Recent property sales data in Cyprus have unveiled intriguing trends that set the country’s provinces apart. Notably, Nicosia, the capital, stands in stark contrast to its coastal counterparts in terms of real estate dynamics.
Nicosia’s Domestic Focus
In Nicosia, the property market is predominantly shaped by local buyers. However, when we shift our gaze to coastal regions, particularly the bustling areas witnessing a surge in real estate transactions, a different narrative unfolds. Here, the growth is largely attributed to foreign investors, especially those from non-European Union (EU) countries. There are several key factors at play.
Cyprus: A New Haven for Investors
Recent geopolitical events have played a pivotal role in shaping Cyprus as an attractive destination for international investors. Events like the Russian invasion of Ukraine and the tragic explosion in the Lebanese port have prompted many foreign investors to seek refuge in Cyprus. They view the island nation as a secure and stable location to establish both their businesses and homes.

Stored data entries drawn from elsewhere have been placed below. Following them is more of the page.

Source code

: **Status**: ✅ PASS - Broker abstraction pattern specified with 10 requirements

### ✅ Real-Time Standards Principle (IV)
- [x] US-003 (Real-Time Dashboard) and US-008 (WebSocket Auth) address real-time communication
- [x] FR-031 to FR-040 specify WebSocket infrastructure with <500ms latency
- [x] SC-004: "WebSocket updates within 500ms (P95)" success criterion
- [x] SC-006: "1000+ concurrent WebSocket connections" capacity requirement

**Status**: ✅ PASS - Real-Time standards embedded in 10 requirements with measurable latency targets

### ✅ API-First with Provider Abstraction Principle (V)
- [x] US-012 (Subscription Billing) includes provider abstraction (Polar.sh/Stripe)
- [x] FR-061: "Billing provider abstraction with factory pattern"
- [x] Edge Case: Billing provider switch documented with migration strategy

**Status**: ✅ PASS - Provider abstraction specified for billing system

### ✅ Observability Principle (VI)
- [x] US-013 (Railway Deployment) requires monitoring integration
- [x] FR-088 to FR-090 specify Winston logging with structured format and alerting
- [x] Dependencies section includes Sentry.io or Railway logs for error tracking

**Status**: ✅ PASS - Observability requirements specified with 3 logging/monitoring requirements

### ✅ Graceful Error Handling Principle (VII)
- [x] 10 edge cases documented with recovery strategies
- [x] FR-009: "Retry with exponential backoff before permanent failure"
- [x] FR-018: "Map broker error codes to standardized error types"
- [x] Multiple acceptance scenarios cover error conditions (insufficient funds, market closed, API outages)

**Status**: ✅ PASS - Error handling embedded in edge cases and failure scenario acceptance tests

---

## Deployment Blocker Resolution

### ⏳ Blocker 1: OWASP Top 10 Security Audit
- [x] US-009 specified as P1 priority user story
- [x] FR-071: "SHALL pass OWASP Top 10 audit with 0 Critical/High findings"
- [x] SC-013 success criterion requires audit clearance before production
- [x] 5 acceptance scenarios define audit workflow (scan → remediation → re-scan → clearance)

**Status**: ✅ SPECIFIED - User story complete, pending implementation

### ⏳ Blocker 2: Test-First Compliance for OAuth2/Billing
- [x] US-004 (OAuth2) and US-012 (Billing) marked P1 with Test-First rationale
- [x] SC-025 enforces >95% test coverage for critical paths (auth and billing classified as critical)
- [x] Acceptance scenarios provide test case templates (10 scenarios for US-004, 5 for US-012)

Foreign Investment in Cyprus
Taking a broader look at the property landscape across Cyprus, we see that out of the 22,500 real estate sales and transfers, a significant portion – 7,408 transactions, to be precise – involved foreign buyers. This translates to roughly 33% of the total property transactions in Cyprus.
However, it’s important to note that this percentage varies significantly by province. Let’s delve into some key figures:
Limassol: This coastal city, known for its vibrant atmosphere and stunning beaches, recorded 7,262 property transactions. Here, approximately 31% of these transactions involved foreign buyers.

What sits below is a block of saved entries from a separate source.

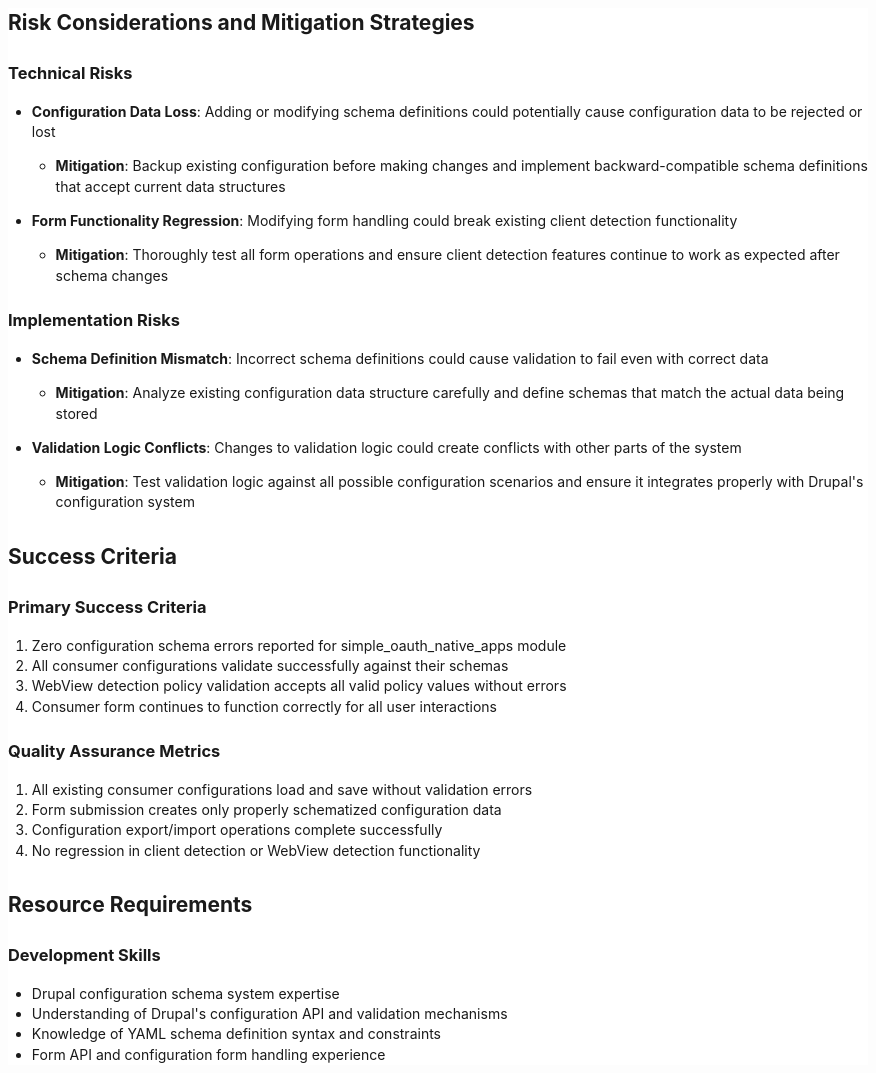 ## Risk Considerations and Mitigation Strategies

### Technical Risks

- **Configuration Data Loss**: Adding or modifying schema definitions could potentially cause configuration data to be rejected or lost
  - **Mitigation**: Backup existing configuration before making changes and implement backward-compatible schema definitions that accept current data structures

- **Form Functionality Regression**: Modifying form handling could break existing client detection functionality
  - **Mitigation**: Thoroughly test all form operations and ensure client detection features continue to work as expected after schema changes

### Implementation Risks

- **Schema Definition Mismatch**: Incorrect schema definitions could cause validation to fail even with correct data
  - **Mitigation**: Analyze existing configuration data structure carefully and define schemas that match the actual data being stored

- **Validation Logic Conflicts**: Changes to validation logic could create conflicts with other parts of the system
  - **Mitigation**: Test validation logic against all possible configuration scenarios and ensure it integrates properly with Drupal's configuration system

## Success Criteria

### Primary Success Criteria

1. Zero configuration schema errors reported for simple_oauth_native_apps module
2. All consumer configurations validate successfully against their schemas
3. WebView detection policy validation accepts all valid policy values without errors
4. Consumer form continues to function correctly for all user interactions

### Quality Assurance Metrics

1. All existing consumer configurations load and save without validation errors
2. Form submission creates only properly schematized configuration data
3. Configuration export/import operations complete successfully
4. No regression in client detection or WebView detection functionality

## Resource Requirements

### Development Skills

- Drupal configuration schema system expertise
- Understanding of Drupal's configuration API and validation mechanisms
- Knowledge of YAML schema definition syntax and constraints
- Form API and configuration form handling experience
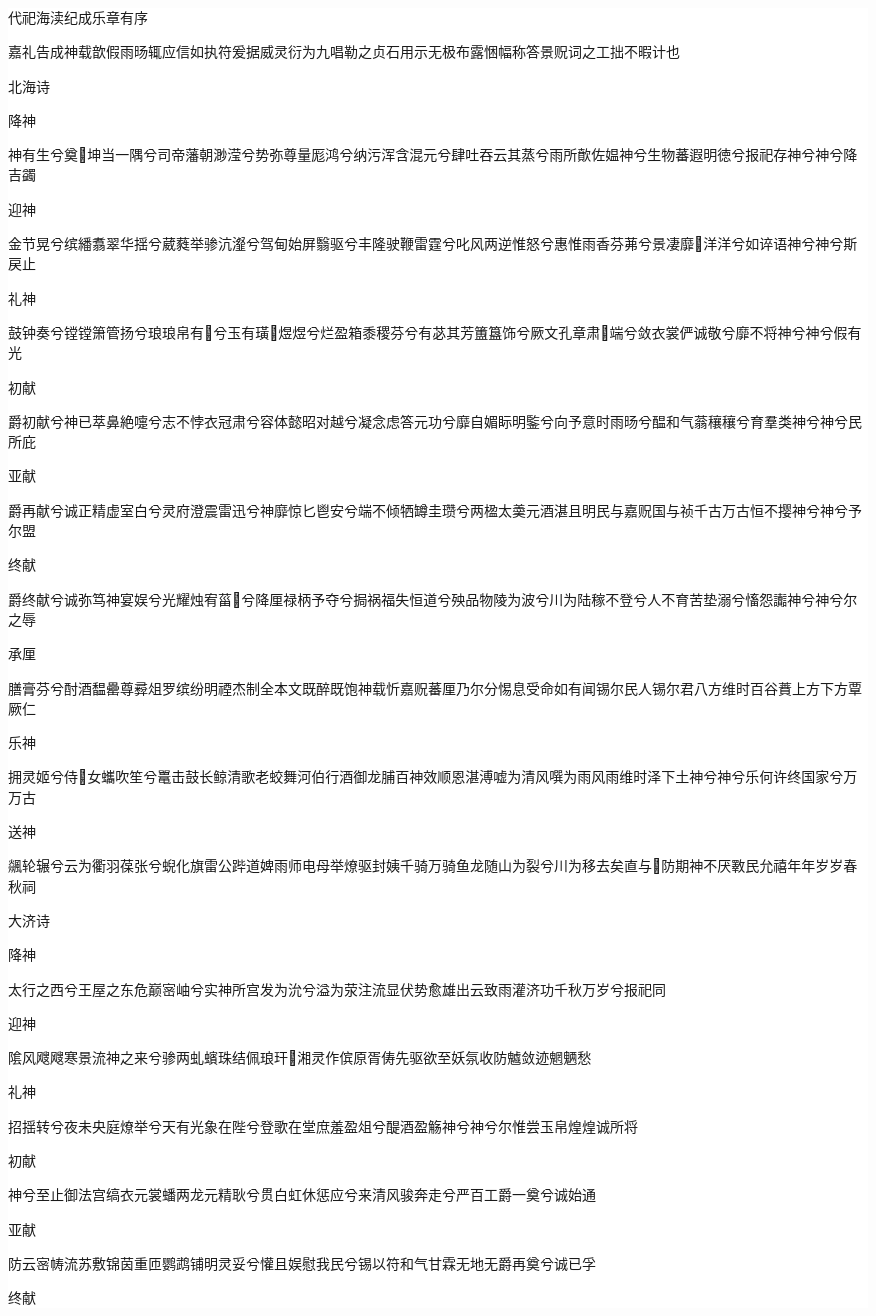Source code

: 代祀海渎纪成乐章有序  

嘉礼告成神载歆假雨旸辄应信如执符爰据威灵衍为九唱勒之贞石用示无极布露悃幅称答景贶词之工拙不暇计也  

北海诗  

降神  

神有生兮奠坤当一隅兮司帝藩朝渺滢兮势弥尊量厖鸿兮纳污浑含混元兮肆吐吞云其蒸兮雨所歕佐媪神兮生物蕃遐明徳兮报祀存神兮神兮降吉蠲  

迎神  

金节晃兮缤繙翥翠华揺兮葳蕤举骖沆瀣兮驾甸始屏翳驱兮丰隆驶鞭雷霆兮叱风两逆惟怒兮惠惟雨香芬茀兮景凄靡洋洋兮如谇语神兮神兮斯戻止  

礼神  

鼓钟奏兮镗镗箫管扬兮琅琅帛有兮玉有璜煜煜兮烂盈箱黍稷芬兮有苾其芳簠簋饰兮厥文孔章肃端兮敛衣裳俨诚敬兮靡不将神兮神兮假有光  

初献  

爵初献兮神已萃鼻絶嚏兮志不悖衣冠肃兮容体懿昭对越兮凝念虑答元功兮靡自媚眎明鍳兮向予意时雨旸兮醖和气蓊穰穰兮育羣类神兮神兮民所庇  

亚献  

爵再献兮诚正精虚室白兮灵府澄震雷迅兮神靡惊匕鬯安兮端不倾牺罇圭瓒兮两楹太羮元酒湛且明民与嘉贶国与祯千古万古恒不撄神兮神兮予尔盟  

终献  

爵终献兮诚弥笃神宴娱兮光耀烛宥菑兮降厘禄柄予夺兮挶祸福失恒道兮殃品物陵为波兮川为陆稼不登兮人不育苦垫溺兮慉怨讟神兮神兮尔之辱  

承厘  

膳膏芬兮酎酒馧罍尊彛俎罗缤纷明禋杰制全本文既醉既饱神载忻嘉贶蕃厘乃尔分惕息受命如有闻锡尔民人锡尔君八方维时百谷蕡上方下方覃厥仁  

乐神  

拥灵姬兮侍女蠵吹笙兮鼍击鼓长鲸清歌老蛟舞河伯行酒御龙脯百神效顺恩湛溥嘘为清风噀为雨风雨维时泽下土神兮神兮乐何许终国家兮万万古  

送神  

飊轮辗兮云为衢羽葆张兮蜺化旗雷公跸道婢雨师电母举燎驱封姨千骑万骑鱼龙随山为裂兮川为移去矣直与防期神不厌斁民允禧年年岁岁春秋祠  

大济诗  

降神  

太行之西兮王屋之东危巅宻岫兮实神所宫发为沇兮溢为荥注流显伏势愈雄出云致雨灌济功千秋万岁兮报祀同  

迎神  

隂风飕飕寒景流神之来兮骖两虬蠙珠结佩琅玕湘灵作傧原胥俦先驱欲至妖氛收防魖敛迹魍魉愁  

礼神  

招揺转兮夜未央庭燎举兮天有光象在陛兮登歌在堂庶羞盈俎兮醍酒盈觞神兮神兮尔惟尝玉帛煌煌诚所将  

初献  

神兮至止御法宫缟衣元裳蟠两龙元精耿兮贯白虹休惩应兮来清风骏奔走兮严百工爵一奠兮诚始通  

亚献  

防云宻帱流苏敷锦茵重匝鹦鹉铺明灵妥兮懽且娱慰我民兮锡以符和气甘霖无地无爵再奠兮诚已孚  

终献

Larnaca: In this province, foreign buyers accounted for 34% of the 4,661 property transactions.
Famagusta: An interesting outlier, Famagusta province saw foreign buyers outnumbering Cypriot buyers at a staggering 56%. However, it’s important to note that the total number of properties sold here remains relatively low at 617.
Paphos Takes the Lead
Now, let’s focus on Paphos. This coastal province emerges as the top choice for foreign investors, with an impressive 57% of the 4,573 transactions involving non-Cypriot buyers. Within this province, we also observe a noteworthy split: 19% of buyers hail from Europe, while 38% come from non-European countries.

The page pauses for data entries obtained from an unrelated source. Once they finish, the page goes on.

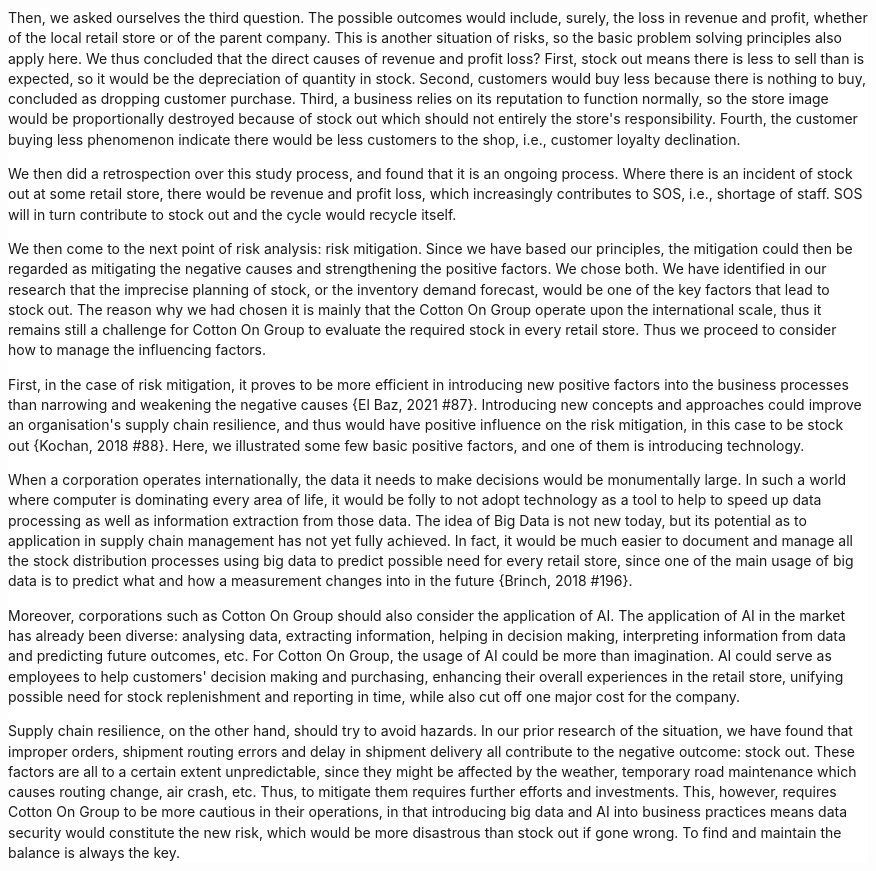 Then, we asked ourselves the third question. The possible outcomes would include, surely, the loss in revenue and profit, whether of the local retail store or of the parent company. This is another situation of risks, so the basic problem solving principles also apply here. We thus concluded that the direct causes of revenue and profit loss? First, stock out means there is less to sell than is expected, so it would be the depreciation of quantity in stock. Second, customers would buy less because there is nothing to buy, concluded as dropping customer purchase. Third, a business relies on its reputation to function normally, so the store image would be proportionally destroyed because of stock out which should not entirely the store's responsibility. Fourth, the customer buying less phenomenon indicate there would be less customers to the shop, i.e., customer loyalty declination.

We then did a retrospection over this study process, and found that it is an ongoing process. Where there is an incident of stock out at some retail store, there would be revenue and profit loss, which increasingly contributes to SOS, i.e., shortage of staff. SOS will in turn contribute to stock out and the cycle would recycle itself.

We then come to the next point of risk analysis: risk mitigation. Since we have based our principles, the mitigation could then be regarded as mitigating the negative causes and strengthening the positive factors. We chose both. We have identified in our research that the imprecise planning of stock, or the inventory demand forecast, would be one of the key factors that lead to stock out. The reason why we had chosen it is mainly that the Cotton On Group operate upon the international scale, thus it remains still a challenge for Cotton On Group to evaluate the required stock in every retail store. Thus we proceed to consider how to manage the influencing factors.

First, in the case of risk mitigation, it proves to be more efficient in introducing new positive factors into the business processes than narrowing and weakening the negative causes {El Baz, 2021 #87}. Introducing new concepts and approaches could improve an organisation's supply chain resilience, and thus would have positive influence on the risk mitigation, in this case to be stock out {Kochan, 2018 #88}. Here, we illustrated some few basic positive factors, and one of them is introducing technology.

When a corporation operates internationally, the data it needs to make decisions would be monumentally large. In such a world where computer is dominating every area of life, it would be folly to not adopt technology as a tool to help to speed up data processing as well as information extraction from those data. The idea of Big Data is not new today, but its potential as to application in supply chain management has not yet fully achieved. In fact, it would be much easier to document and manage all the stock distribution processes using big data to predict possible need for every retail store, since one of the main usage of big data is to predict what and how a measurement changes into in the future {Brinch, 2018 #196}.

Moreover, corporations such as Cotton On Group should also consider the application of AI. The application of AI in the market has already been diverse: analysing data, extracting information, helping in decision making, interpreting information from data and predicting future outcomes, etc. For Cotton On Group, the usage of AI could be more than imagination. AI could serve as employees to help customers' decision making and purchasing, enhancing their overall experiences in the retail store, unifying possible need for stock replenishment and reporting in time, while also cut off one major cost for the company.

Supply chain resilience, on the other hand, should try to avoid hazards. In our prior research of the situation, we have found that improper orders, shipment routing errors and delay in shipment delivery all contribute to the negative outcome: stock out. These factors are all to a certain extent unpredictable, since they might be affected by the weather, temporary road maintenance which causes routing change, air crash, etc. Thus, to mitigate them requires further efforts and investments. This, however, requires Cotton On Group to be more cautious in their operations, in that introducing big data and AI into business practices means data security would constitute the new risk, which would be more disastrous than stock out if gone wrong. To find and maintain the balance is always the key.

This stark contrast highlights Paphos as the preferred destination for foreign investors, while Nicosia’s property market remains closely aligned with the domestic sector, with only 11% of buyers originating from within the EU or beyond. By August of this year, Nicosia recorded 5,447 property sales and transfers.
A Divided Market
Coastal regions heavily rely on foreign buyers, driven by international events and the allure of Mediterranean living. Conversely, Nicosia primarily caters to local residents, highlighting the differing dynamics shaping Cyprus’ real estate landscape. As the global stage continues to evolve, Cyprus is likely to remain a focal point for both domestic and international investors seeking unique opportunities in the property market.